For businesses, this is probably going to be a tough year for tourism, oil drilling, and sports, for example, but those industries have been hit hard before and still exist today. In fact, for many parts of our economy, business will continue even if large numbers of people are asked to stay home for a period of time. More and more of the work done by American professionals can be done remotely, thanks to technology.
On that note, at Exchange Capital, we have spent years incrementally building out our staff, technology, and processes to allow our team to work in various conditions. While we will miss the in-person office banter, our business can function at a very high level under many different scenarios, including this one.
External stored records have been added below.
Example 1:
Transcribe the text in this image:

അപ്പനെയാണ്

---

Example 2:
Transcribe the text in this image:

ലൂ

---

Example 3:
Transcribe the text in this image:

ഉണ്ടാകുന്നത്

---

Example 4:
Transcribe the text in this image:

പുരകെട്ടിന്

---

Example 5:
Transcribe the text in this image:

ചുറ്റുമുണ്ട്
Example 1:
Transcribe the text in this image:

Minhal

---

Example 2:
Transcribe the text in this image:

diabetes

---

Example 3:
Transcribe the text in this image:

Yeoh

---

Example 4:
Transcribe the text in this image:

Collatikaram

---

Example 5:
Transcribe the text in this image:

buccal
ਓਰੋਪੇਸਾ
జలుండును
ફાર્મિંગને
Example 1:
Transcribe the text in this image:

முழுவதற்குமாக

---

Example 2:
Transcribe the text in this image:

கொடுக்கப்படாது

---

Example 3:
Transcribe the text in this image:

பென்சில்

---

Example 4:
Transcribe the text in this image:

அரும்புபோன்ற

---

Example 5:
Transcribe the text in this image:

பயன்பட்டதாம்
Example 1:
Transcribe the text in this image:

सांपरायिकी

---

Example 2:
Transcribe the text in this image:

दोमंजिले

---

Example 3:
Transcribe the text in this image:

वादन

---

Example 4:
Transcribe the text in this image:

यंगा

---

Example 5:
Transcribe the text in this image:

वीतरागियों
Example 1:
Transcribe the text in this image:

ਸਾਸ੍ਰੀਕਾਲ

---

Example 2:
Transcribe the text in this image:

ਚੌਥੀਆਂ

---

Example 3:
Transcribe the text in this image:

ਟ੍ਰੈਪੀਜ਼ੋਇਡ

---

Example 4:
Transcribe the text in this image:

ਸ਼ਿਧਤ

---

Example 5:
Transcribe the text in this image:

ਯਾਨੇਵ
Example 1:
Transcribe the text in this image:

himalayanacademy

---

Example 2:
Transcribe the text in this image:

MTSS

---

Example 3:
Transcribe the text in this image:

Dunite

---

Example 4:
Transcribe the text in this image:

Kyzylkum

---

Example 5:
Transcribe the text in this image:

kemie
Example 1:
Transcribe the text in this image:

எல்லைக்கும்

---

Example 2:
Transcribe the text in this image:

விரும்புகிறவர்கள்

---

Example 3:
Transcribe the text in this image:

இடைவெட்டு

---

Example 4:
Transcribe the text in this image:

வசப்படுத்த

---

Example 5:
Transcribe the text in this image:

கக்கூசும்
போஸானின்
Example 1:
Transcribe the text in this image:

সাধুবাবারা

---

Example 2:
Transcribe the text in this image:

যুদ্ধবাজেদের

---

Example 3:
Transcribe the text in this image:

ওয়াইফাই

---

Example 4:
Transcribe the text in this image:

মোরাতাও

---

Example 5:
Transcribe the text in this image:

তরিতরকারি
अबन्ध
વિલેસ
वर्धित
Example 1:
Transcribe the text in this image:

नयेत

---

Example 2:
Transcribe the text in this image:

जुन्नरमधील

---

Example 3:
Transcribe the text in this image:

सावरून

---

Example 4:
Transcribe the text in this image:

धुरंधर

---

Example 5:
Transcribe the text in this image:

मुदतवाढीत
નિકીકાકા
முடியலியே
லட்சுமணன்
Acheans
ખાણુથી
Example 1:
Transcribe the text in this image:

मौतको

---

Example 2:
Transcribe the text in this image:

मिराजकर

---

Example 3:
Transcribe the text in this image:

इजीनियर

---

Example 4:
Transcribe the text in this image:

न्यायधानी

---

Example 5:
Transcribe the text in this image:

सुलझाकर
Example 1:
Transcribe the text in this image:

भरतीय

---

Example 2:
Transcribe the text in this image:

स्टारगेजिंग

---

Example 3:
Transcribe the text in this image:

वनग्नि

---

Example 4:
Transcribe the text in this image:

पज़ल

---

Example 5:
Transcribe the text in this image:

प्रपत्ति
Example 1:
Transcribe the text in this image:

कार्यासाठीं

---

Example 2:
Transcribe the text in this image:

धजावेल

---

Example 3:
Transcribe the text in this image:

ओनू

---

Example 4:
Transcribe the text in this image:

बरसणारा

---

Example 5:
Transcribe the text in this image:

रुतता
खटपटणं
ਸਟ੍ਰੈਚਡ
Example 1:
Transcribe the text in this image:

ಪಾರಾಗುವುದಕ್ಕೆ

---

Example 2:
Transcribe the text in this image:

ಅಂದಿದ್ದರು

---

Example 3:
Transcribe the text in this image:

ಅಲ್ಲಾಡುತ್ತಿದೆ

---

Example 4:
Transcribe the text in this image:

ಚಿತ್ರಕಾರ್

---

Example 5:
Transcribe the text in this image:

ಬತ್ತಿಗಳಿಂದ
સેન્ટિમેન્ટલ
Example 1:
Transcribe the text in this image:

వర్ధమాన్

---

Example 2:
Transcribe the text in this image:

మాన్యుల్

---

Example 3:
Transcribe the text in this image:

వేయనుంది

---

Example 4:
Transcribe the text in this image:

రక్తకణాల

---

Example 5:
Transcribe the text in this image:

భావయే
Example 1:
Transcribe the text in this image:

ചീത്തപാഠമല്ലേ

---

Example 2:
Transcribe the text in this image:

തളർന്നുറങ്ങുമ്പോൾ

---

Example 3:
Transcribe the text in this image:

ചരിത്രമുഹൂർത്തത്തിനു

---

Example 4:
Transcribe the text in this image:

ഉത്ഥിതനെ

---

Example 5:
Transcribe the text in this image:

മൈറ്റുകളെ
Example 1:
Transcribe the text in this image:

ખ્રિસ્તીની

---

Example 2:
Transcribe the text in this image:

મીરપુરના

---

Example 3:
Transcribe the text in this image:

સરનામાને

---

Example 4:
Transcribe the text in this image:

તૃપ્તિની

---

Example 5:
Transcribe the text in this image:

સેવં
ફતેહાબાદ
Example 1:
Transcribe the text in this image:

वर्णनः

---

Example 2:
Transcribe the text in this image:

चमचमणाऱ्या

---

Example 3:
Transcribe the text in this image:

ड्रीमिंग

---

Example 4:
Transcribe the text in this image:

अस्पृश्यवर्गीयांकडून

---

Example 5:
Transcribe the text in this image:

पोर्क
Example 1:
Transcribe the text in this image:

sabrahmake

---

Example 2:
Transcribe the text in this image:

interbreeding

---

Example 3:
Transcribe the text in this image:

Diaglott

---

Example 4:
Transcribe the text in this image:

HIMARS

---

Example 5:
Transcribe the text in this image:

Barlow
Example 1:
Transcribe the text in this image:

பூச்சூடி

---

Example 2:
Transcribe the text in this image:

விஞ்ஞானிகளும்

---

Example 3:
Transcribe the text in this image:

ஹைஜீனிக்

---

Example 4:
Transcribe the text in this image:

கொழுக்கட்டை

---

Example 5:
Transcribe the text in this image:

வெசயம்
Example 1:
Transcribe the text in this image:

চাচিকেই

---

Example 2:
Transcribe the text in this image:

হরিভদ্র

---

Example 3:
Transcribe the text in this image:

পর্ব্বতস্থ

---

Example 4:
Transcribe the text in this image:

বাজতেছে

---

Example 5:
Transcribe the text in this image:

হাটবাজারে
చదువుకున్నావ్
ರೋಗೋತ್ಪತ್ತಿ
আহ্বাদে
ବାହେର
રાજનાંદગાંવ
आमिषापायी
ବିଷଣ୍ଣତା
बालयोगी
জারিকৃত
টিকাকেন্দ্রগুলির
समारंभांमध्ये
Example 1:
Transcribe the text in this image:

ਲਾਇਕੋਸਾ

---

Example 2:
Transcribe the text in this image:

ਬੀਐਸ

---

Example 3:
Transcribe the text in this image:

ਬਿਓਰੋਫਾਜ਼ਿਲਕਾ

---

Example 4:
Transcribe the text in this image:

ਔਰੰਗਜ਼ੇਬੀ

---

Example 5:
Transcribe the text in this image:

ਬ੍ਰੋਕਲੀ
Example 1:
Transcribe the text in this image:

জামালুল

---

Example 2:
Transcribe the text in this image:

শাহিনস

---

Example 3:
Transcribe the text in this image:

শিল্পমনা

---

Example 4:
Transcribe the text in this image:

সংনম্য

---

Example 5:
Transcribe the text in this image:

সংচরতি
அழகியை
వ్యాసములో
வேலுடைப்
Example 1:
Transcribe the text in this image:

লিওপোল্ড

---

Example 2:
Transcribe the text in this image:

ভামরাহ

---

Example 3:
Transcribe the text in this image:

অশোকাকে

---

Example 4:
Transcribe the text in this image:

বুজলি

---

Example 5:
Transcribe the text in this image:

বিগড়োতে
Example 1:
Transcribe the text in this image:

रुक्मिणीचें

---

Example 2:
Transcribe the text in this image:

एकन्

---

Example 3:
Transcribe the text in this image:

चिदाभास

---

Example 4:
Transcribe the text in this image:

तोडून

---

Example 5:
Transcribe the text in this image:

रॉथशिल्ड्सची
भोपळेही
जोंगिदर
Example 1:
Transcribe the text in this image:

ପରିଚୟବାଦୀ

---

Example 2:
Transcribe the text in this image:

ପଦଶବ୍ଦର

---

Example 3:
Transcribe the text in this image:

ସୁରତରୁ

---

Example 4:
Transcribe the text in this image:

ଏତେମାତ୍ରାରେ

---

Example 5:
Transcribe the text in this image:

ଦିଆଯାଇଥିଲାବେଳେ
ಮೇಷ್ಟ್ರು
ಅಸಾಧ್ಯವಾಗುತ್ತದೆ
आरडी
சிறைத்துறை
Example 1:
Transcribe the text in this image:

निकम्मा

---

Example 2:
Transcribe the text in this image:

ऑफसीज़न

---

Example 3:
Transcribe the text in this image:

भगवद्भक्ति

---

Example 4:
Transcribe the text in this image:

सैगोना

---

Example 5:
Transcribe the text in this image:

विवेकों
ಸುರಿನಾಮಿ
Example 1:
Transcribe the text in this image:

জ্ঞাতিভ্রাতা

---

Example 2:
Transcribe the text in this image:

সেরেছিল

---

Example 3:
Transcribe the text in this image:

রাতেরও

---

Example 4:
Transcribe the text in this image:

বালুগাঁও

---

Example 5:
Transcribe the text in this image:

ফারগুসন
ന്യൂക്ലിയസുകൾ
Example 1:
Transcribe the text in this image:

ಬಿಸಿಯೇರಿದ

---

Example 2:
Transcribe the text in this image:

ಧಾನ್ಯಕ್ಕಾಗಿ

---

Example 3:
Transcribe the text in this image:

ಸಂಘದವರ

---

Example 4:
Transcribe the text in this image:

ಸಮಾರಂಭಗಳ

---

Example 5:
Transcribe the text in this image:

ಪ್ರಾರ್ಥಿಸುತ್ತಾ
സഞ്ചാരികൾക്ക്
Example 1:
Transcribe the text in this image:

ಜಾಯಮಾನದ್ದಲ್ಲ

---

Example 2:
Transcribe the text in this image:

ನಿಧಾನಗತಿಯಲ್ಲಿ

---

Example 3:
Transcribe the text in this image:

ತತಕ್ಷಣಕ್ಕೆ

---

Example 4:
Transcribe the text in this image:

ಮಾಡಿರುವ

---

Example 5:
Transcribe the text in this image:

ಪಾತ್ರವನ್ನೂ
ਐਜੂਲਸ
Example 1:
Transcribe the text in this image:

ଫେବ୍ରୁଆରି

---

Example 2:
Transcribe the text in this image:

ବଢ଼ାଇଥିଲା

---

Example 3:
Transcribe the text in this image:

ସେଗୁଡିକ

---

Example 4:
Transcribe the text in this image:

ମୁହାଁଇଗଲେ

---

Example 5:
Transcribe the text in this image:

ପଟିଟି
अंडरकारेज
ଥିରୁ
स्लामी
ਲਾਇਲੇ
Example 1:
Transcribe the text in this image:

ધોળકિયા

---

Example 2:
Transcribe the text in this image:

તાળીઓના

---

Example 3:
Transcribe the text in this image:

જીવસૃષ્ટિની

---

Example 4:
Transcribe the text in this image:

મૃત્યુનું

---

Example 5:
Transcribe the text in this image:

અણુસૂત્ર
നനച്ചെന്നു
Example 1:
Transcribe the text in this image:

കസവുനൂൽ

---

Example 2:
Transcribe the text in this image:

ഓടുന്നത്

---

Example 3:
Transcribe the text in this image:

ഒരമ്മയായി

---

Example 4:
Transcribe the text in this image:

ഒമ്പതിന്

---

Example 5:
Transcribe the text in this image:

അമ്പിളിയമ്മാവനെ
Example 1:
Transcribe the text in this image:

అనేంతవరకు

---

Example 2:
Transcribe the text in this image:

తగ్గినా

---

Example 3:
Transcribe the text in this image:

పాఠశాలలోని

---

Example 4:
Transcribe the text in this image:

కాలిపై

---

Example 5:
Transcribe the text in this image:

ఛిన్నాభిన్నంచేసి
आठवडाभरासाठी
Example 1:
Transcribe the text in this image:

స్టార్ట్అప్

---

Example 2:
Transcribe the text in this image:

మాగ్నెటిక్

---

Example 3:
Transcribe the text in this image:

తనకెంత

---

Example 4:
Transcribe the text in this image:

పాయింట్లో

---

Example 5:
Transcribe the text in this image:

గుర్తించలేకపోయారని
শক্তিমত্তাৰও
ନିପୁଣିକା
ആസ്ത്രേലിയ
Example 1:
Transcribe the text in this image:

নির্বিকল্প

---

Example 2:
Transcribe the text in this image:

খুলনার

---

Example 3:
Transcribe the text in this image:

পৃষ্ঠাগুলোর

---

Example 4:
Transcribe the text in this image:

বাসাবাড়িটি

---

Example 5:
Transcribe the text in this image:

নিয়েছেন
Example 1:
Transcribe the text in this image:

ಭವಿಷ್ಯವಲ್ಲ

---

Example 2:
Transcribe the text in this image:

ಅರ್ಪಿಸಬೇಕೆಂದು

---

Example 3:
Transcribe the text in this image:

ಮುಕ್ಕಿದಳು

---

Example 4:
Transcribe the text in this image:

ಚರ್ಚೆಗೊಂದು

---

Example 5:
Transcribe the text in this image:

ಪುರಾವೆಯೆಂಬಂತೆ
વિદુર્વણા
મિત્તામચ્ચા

I do worry about employees and small business owners in our communities who can not continue to work during this time. Layoffs and bankruptcies caused by a short-term cash crunch is not good for them, their creditors, or the economy. Washington is considering policies to help relieve the pressure on these folks.
On this point, though, you might be able to help mitigate the problem. If you have any individual service providers, such as a house cleaner, a personal trainer, or your daughter’s piano teacher, you might be missing some appointments in the next month or two. If you can afford it, pay them something anyway. Even from a self-serving perspective, it will earn you a lot of goodwill.
I am not an epidemiologist, so I won’t try to get into the weeds here. I do have a little advice, which applies to all emergency planning. Think back to past community emergencies that have affected you. What went wrong and right for you? I am confident you learned something from those experiences that can be helpful today. For me, I think of Hurricane Andrew in 1992, 9/11, the power outage of 2003, and the Boston Marathon bombing in 2013.
The most sensible things I've learned for us all to do right now: wash your hands more, touch your face less, definitely stay home if you feel sick or have been exposed to someone who is sick, and stay away from other people as much as possible.